Calling $y = p^{iu}$ for brevity, we have from (A4):
$$
\alpha_0 = (\det U)^{-1} [y^{-1} p^\ell u_{11} u_{22} + y^{-1} (1-p^{2
\ell}) u_{21} u_{22} - yp^\ell u_{12} u_{21} ]
$$
$$
\alpha_1 = (\det U)^{-1} [y^{-1} p^{3 \ell} u_{11} u_{22} + y (1-p^{2
\ell}) p^{2 \ell} u_{11} u_{12} - yp^{3 \ell} u_{12} u_{21}]
$$
$$
\beta_0 = (\det U)^{-1} [y^{-1} p^\ell u_{12} u_{22} + y^{-1} (1-p^{2
\ell}) u_{22}^2 -yp^\ell  u_{12} u_{22} ]
$$
$$
\beta_1 = (\det U)^{-1} [y^{-1} p^{3 \ell} u_{12} u_{22} + y (1-p^{2
\ell}) p^{2 \ell} u_{12}^2  - yp^{3 \ell} u_{12} u_{22}]
$$
$$
\gamma_0 = (\det U)^{-1} [-y^{-1} p^\ell u_{11} u_{21} - y^{-1} (1-p^{2
\ell}) u_{21}^2 + yp^\ell u_{11} u_{21} ]
$$
$$
\gamma_1 = (\det U)^{-1} [-y^{-1} p^{3 \ell} u_{11} u_{21} - y (1-p^{2
\ell}) p^{2 \ell} u_{11}^2 + yp^{3 \ell} u_{11} u_{21}]
$$
$$
\delta_0 = (\det U)^{-1} [-y^{-1} p^\ell u_{12} u_{21} - y^{-1} (1-p^{2
\ell}) u_{21} u_{22} + yp^\ell u_{11} u_{22} ]
$$
$$
\delta_1 = (\det U)^{-1} [-y^{-1} p^{3 \ell} u_{12} u_{21} - y (1-p^{2
\ell}) p^{2 \ell} u_{11} u_{12} + yp^{3 \ell} u_{11} u_{22}]
\eqno(A8)
$$
The equations (A5) are now written as:
$$
(1-p^{2n+4 \ell})( \beta_0 - \beta_1 p^{2n-2}) \tilde{f}_{n+1} + p^{2
\ell} (1-p^{2n-2}) (\beta_0 - \beta_1 p^{2n}) \tilde{f}_{n-1} =
$$
$$
= \left ( ( \alpha_0 - \alpha_1 p^{2n}) (\beta_0 - \beta_1 p^{2n-2}) +
(\delta_0 - \delta_1 p^{2n-2}) ( \beta_0 - \beta_1 p^{2n}) \right )
\tilde{f}_n
\eqno(A9a)
$$
and
$$
(1-p^{2n+4 \ell})( \gamma_0 - \gamma_1 p^{2n-2}) \tilde{g}_{n+1} + p^{2
\ell} (1-p^{2n-2}) (\gamma_0 - \gamma_1 p^{2n}) \tilde{g}_{n-1} =
$$
$$
= \left ( ( \delta_0 - \delta_1 p^{2n}) (\gamma_0 - \gamma_1 p^{2n-2}) +
(\alpha_0 - \alpha_1 p^{2n-2}) ( \gamma_0 - \gamma_1 p^{2n}) \right )
\tilde{g}_n
\eqno(A9b)
$$

We are going to compare (A9) with the recurrence relation (B8) for
$q$\--Jacobi polynomials (see Appendix B below).

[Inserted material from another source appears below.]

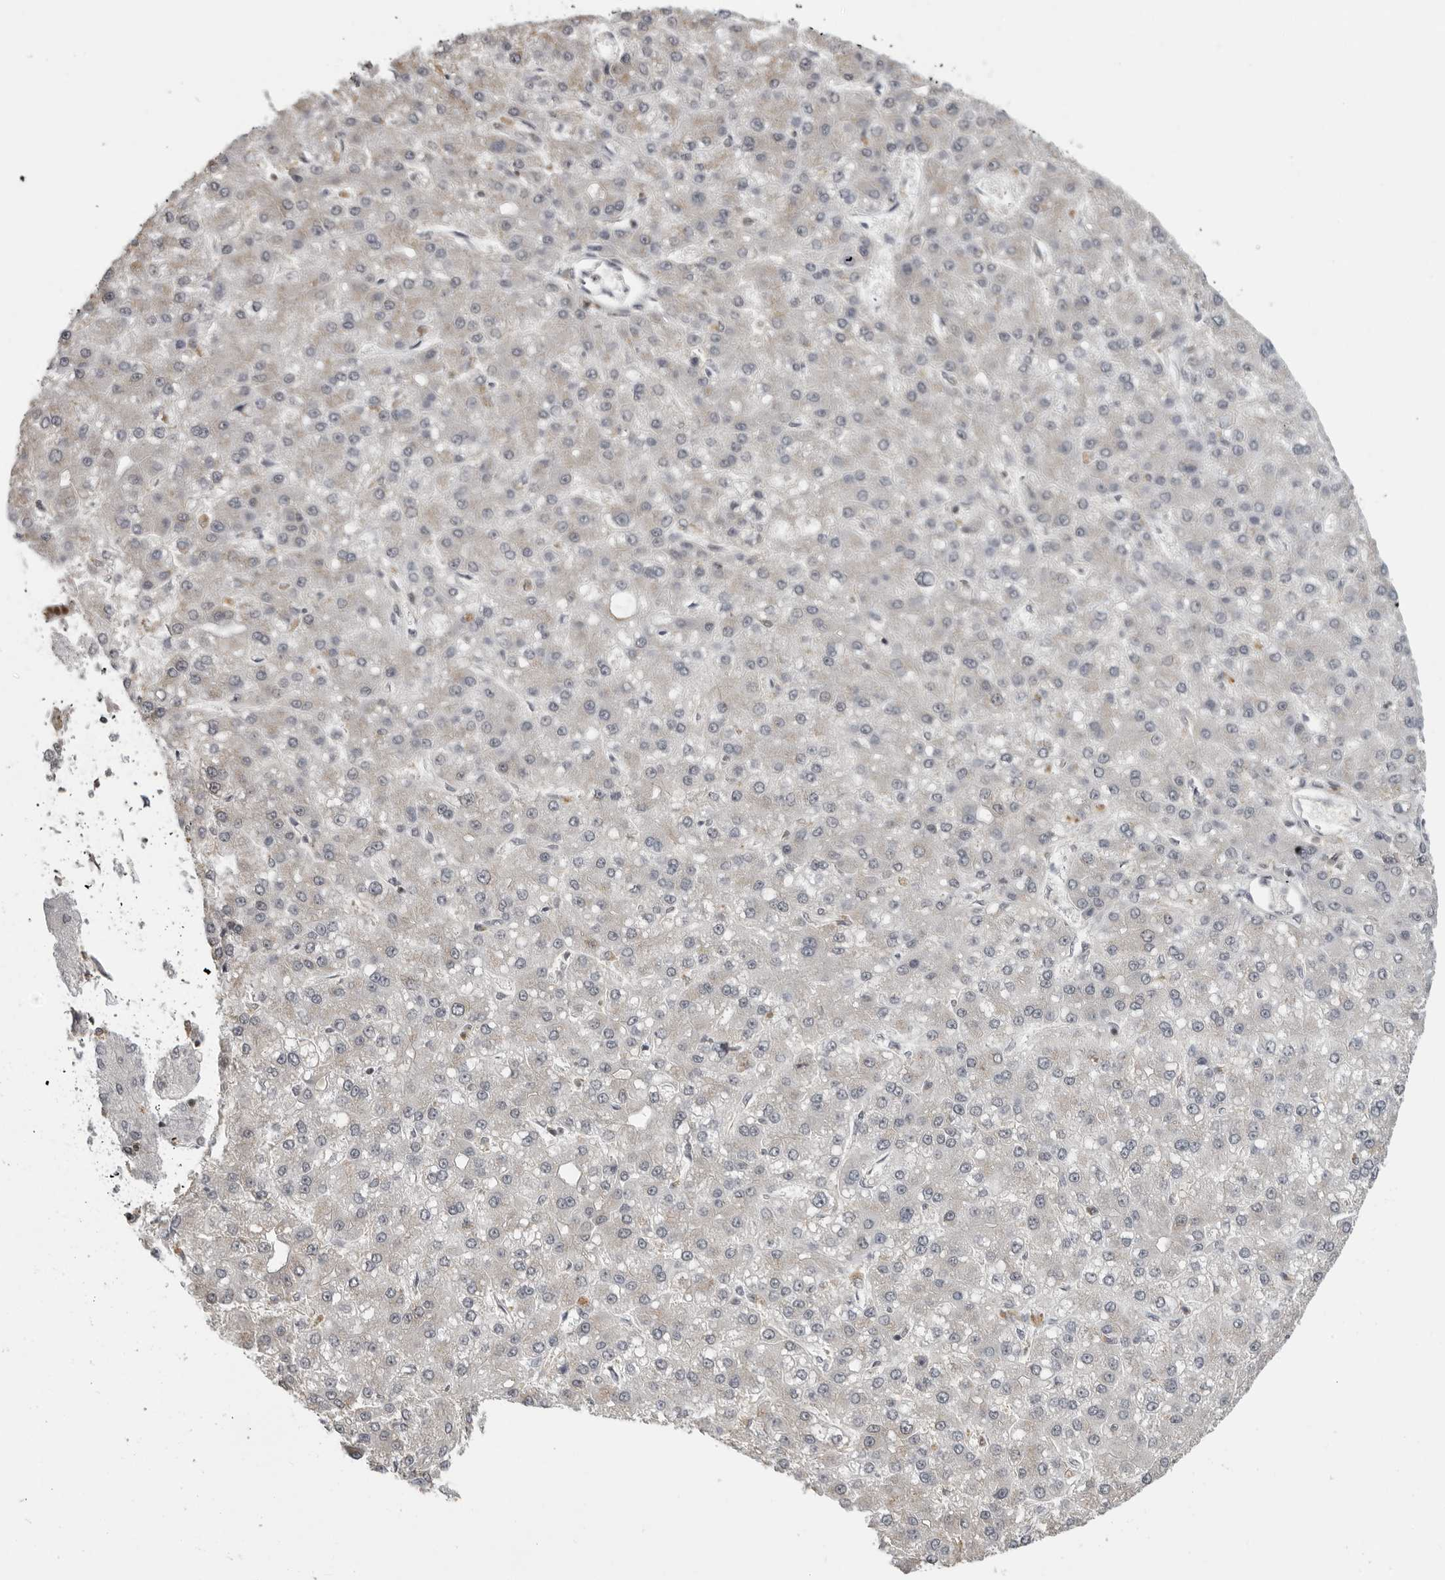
{"staining": {"intensity": "negative", "quantity": "none", "location": "none"}, "tissue": "liver cancer", "cell_type": "Tumor cells", "image_type": "cancer", "snomed": [{"axis": "morphology", "description": "Carcinoma, Hepatocellular, NOS"}, {"axis": "topography", "description": "Liver"}], "caption": "This is a histopathology image of immunohistochemistry (IHC) staining of liver cancer (hepatocellular carcinoma), which shows no positivity in tumor cells. (DAB (3,3'-diaminobenzidine) IHC with hematoxylin counter stain).", "gene": "PDCL3", "patient": {"sex": "male", "age": 67}}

For general values of $(\alpha , \beta )$ they look quite different.
However, for particular values: I) $\beta = \alpha + 1$;
II) $\beta = \alpha - 1$;
III) $\beta = \alpha$, considerable simplifications in (B8) occur.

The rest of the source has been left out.